La vitalité culturelle de La Chaux-de-Fonds impressionne avec une salle de musique plébiscitée par les virtuoses pour son acoustique et un festival des arts de la rue «La Plage de six pompes» reconnu internationalement. Mais aussi évidemment par le patrimoine horloger de La Chaux-de-Fonds et du Locle qui figure au patrimoine mondial de l’Unesco, depuis juin 2009. Pourtant, l’impact touristique reste marginal. Malgré les nombreux efforts consentis par Vincent Matthey, responsable Montagnes de Tourisme neuchâtelois, et toute son équipe. Alors on se réjouit que La Chaux-de-Fonds manifeste la première son intérêt à devenir en 2024 ou 2025 capitale culturelle suisse. Ce projet lancé en janvier 2017 par Daniel Rossellat, syndic de Nyon et président du Paléo Festival, s’inspire des capitales européennes de la culture et des expositions nationales. Les villes doivent disposer d’un budget d’exploitation de 10 millions de francs minimum. Auteur de l’étude du projet, le sociologue Mathias Rota signalait que ce type de programme fonctionne en Europe avec des retombées positives en termes d’image et d’attractivité touristique. «En Suisse, il y a sûrement des villes qui souffrent de leur image», commentait-il.
On ne peut mieux dire pour la région qui nous occupe.
En effet, l’actualité des Montagnes neuchâteloises se conjugue souvent par une stigmatisation médiatique plus ou moins méritée. La semaine dernière encore, l’exécutif de la Ville de La Chaux-de-Fonds, en lançant une opération de communication coûtant 90 000 francs et reposant sur un faux piratage électronique, vient de se faire tancer par les médias régionaux. Une ville prise dans la tourmente financière après un scandale de plus de dix millions, mettant en cause l’exécutif communal en 2015. Même si le classement semblait très discutable, on rappellera aussi que Le Locle fut classé entre 2005 et 2009 par le magazine suisse-alémanique Bilanz «comme la ville où il faisait le moins bon vivre».
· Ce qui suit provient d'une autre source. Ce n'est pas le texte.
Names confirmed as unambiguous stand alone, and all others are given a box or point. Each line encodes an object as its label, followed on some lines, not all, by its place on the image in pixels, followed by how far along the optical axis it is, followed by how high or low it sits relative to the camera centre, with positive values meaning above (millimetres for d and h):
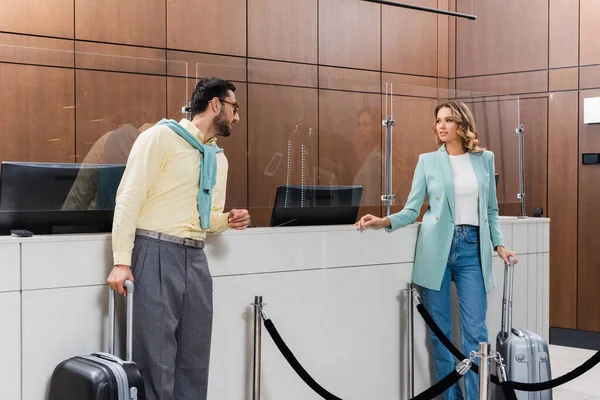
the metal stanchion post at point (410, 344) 4223 -804
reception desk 2891 -502
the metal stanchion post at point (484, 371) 3240 -725
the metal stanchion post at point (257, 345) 3537 -683
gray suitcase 4000 -840
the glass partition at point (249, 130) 3447 +321
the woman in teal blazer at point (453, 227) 4102 -175
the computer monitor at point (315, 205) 4035 -68
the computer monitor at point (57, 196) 3137 -23
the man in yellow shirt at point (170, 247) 2934 -210
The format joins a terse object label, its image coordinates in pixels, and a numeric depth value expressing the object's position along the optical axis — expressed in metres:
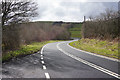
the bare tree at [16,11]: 17.55
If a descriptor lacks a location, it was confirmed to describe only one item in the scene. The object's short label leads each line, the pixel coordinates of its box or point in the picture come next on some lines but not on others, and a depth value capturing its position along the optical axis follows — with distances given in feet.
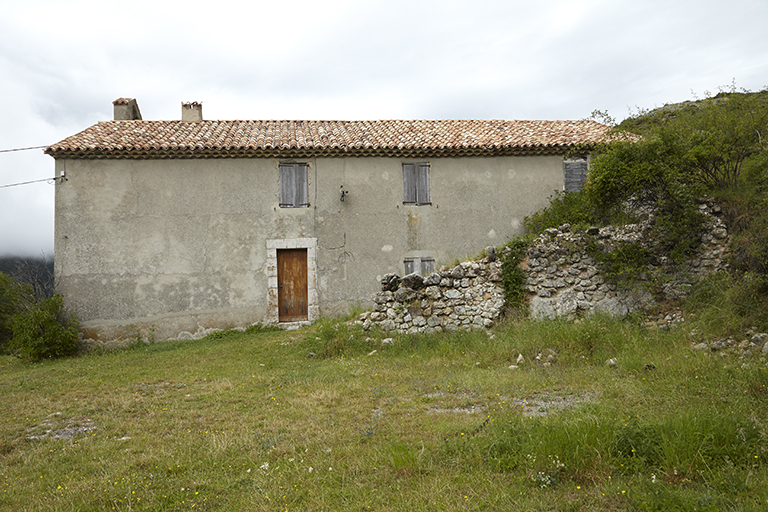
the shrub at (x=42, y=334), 36.73
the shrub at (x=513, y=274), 30.12
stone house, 41.78
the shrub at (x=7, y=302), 39.68
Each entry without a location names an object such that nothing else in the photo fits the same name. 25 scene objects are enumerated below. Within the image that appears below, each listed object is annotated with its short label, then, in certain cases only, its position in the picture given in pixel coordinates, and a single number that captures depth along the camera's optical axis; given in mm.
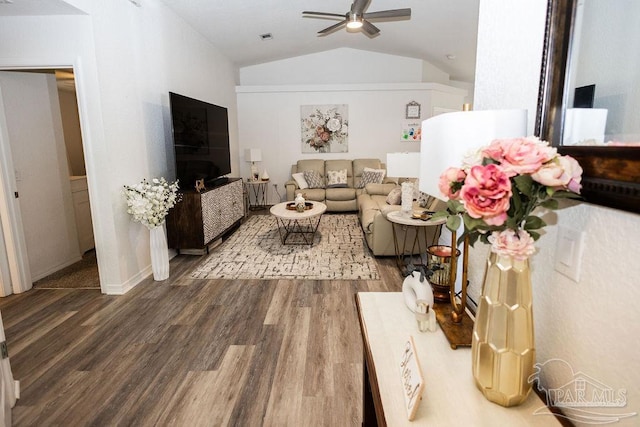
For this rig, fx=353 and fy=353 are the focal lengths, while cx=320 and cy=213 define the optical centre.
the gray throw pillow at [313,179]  6871
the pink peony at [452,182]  761
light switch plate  763
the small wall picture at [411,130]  7387
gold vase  720
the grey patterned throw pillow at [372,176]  6726
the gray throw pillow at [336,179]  6921
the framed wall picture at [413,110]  7336
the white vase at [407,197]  3701
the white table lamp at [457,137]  849
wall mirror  626
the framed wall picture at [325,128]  7367
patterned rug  3674
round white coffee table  4520
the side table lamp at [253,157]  7078
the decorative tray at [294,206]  4797
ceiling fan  3426
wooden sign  761
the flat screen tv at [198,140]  3906
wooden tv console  4074
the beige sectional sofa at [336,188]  6551
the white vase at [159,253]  3482
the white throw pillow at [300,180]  6844
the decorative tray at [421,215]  3511
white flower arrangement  3297
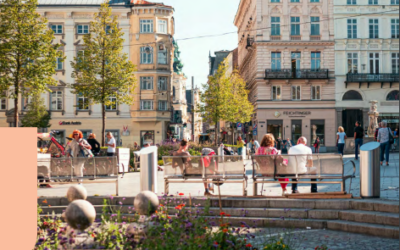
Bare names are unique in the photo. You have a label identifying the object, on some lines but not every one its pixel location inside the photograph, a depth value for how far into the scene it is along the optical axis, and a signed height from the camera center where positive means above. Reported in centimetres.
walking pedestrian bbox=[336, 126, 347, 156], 2647 -31
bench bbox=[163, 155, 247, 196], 1280 -78
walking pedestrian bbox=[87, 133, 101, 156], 2253 -44
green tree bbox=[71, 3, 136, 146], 3772 +464
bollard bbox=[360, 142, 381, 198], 1161 -84
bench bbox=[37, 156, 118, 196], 1363 -82
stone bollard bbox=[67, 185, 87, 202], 1099 -112
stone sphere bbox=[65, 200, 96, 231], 815 -116
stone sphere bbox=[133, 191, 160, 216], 908 -110
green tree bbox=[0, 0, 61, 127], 3384 +536
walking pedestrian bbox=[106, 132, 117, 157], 2298 -54
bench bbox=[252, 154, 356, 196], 1229 -73
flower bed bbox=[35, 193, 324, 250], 676 -127
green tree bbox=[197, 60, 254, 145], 5812 +322
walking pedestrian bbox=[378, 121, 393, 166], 2128 -15
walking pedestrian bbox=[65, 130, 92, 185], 1781 -34
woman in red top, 1357 -33
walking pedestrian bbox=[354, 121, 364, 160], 2551 -13
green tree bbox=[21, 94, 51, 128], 5031 +183
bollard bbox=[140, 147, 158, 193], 1232 -80
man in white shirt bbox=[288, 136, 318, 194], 1234 -64
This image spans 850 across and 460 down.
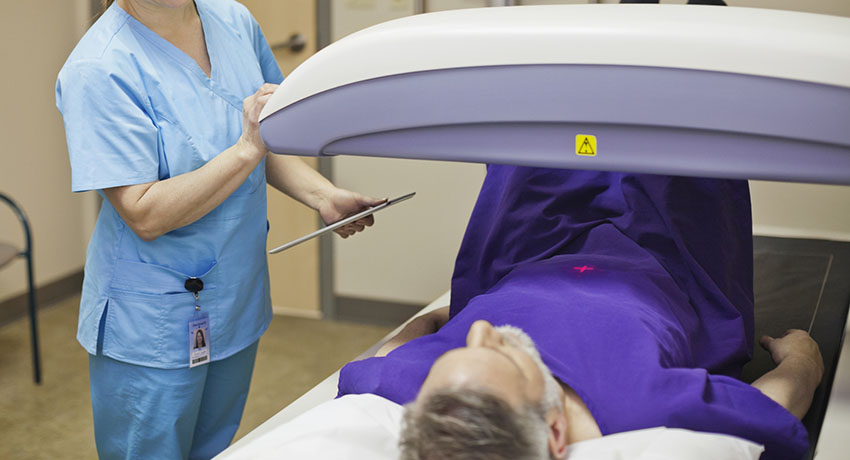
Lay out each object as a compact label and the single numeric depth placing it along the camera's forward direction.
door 3.27
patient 1.00
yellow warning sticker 1.10
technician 1.36
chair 2.76
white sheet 1.01
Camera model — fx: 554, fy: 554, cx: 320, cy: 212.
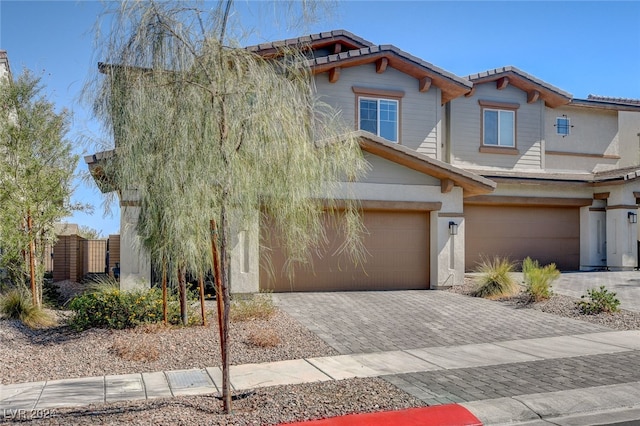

Mais quelle autre ville suisse, de la taille de La Chaux-de-Fonds, a vu naître l’architecte Le Corbusier, Jenny Humbert Droz, figure marquante de la gauche européenne et pionnière du féminisme, le constructeur d’automobiles Louis Chevrolet et l’écrivain Blaise Cendrars? Les Montagnes neuchâteloises souffrent aussi d’un stupide clivage entre le Haut et le Bas du canton toujours vivace. Je suis né dans le Bas du canton, mais ma mère travaillait dans le Haut. J’ai appris très jeune à rencontrer ces bistrots où se mélangent agréablement patrons horlogers et ouvriers, à ne jamais céder à la caricature longtemps entretenue par les journaux de la région, L’Express de droite et L’Impartial de gauche. Ils fusionnent en 1996, mais les clivages politiques persistent notamment dans des votes régionalistes liés à l’avenir des hôpitaux ou des transports publics.
L’an dernier, étonné par la méconnaissance de mes collègues des beautés de La Chaux-de-Fonds, j’y ai emmené l’ensemble de la rédaction pour une journée de janvier inoubliable. Un jour blanc d’une grande intensité débuté à la Maison blanche de Le Corbusier et terminé à la ferme Droz-dit-Busset, bâtisse de 1590 rénovée et transformée en auberge en 2016. Symbole de son isolement comme de sa convivialité et de sa fierté, des acteurs importants de la ville tels Théo Huguenin-Elie, le conseiller communal, Edmond Charrière, l’ancien conservateur du musée des Beaux-Arts ou Corinna Weiss, directrice du QG, centre d’art contemporain dans les anciens abattoirs, se sont pliés en quatre pour nous accueillir. Mes collègues me parlent encore souvent de cette journée et certains y retournent avec plaisir. Ils pourront y découvrir les fresques somptueuses du crématoire ou le théâtre à l’italienne L’Heure bleue.
Je ne peux que me réjouir de la candidature de la Ville de La Chaux-de-Fonds et lui souhaiter de devenir la première capitale culturelle de Suisse. Parce qu’elle le vaut bien.